I have found that the warm startup (with a .cache folder) is about the same speed, ~6 seconds. Cold startup (without .cache) is ~35 seconds with vanilla Parcel, but incredibly slow with the TS plugin, ~320 seconds - 5 minutes!

Watching files is also slower, about 1-5 seconds with the plugin depending on the amount changed. It's usually 0.3-1.5 seconds with vanilla Parcel.

Is there anything that can be done to improve performance? Thanks

robcrocombe avatar Mar 09 '18 14:03 robcrocombe

Thanks for the report. Is it still slow if you set transpileOnly to true? (see Configuration)

~Also does it only happens in build mode or in watch mode too?~ Nevermind I misread, it happens in both.

fathyb avatar Mar 09 '18 14:03 fathyb

With transpileOnly as true, its about the same as vanilla Parcel, only slightly slower when watching files it seems. But I also see no benefit to that mode?

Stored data
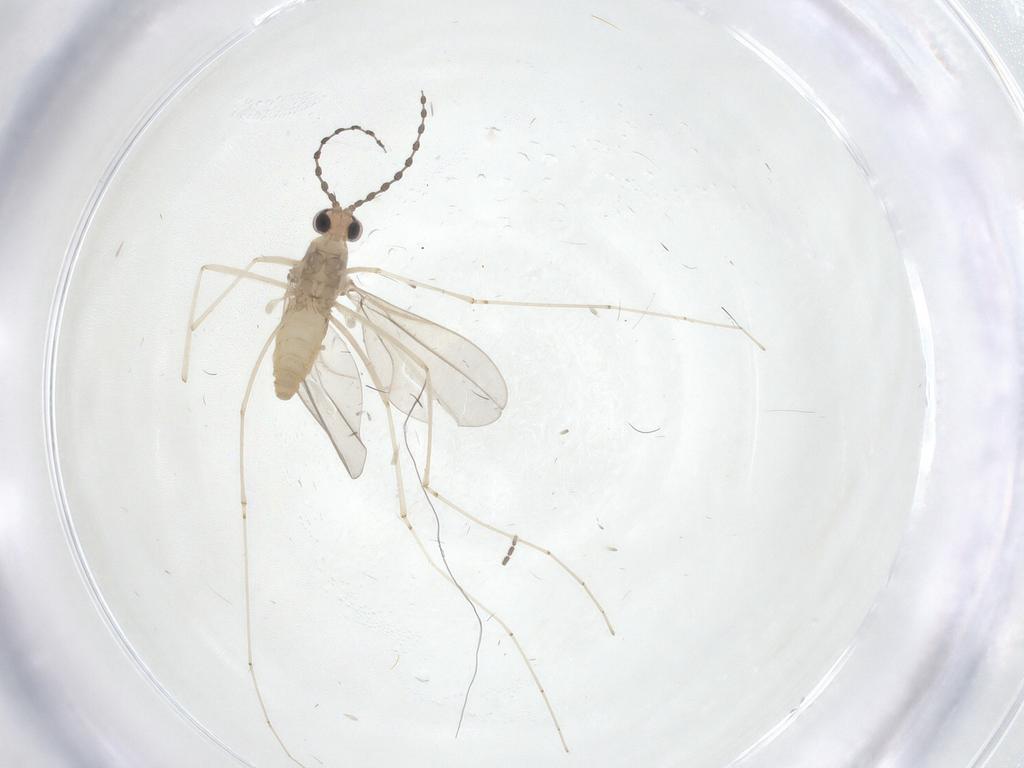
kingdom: Animalia
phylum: Arthropoda
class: Insecta
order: Diptera
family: Cecidomyiidae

Using the information ▸
a: Write out the Parcel performance thread between "Thanks for the" and "to that mode?", inclusive, word for word.
b: Translate this sentence from the Parcel performance thread into Spanish: "Watching files is also slower, about 1-5 seconds with the plugin depending on the amount changed."
The entries have no connection to the Parcel performance thread.

Task answers ▸
a:
Thanks for the report. Is it still slow if you set transpileOnly to true? (see Configuration)

~Also does it only happens in build mode or in watch mode too?~ Nevermind I misread, it happens in both.

fathyb avatar Mar 09 '18 14:03 fathyb

With transpileOnly as true, its about the same as vanilla Parcel, only slightly slower when watching files it seems. But I also see no benefit to that mode?

b: Vigilar los archivos también es más lento, unos 1-5 segundos con el plugin, según la cantidad de cambios.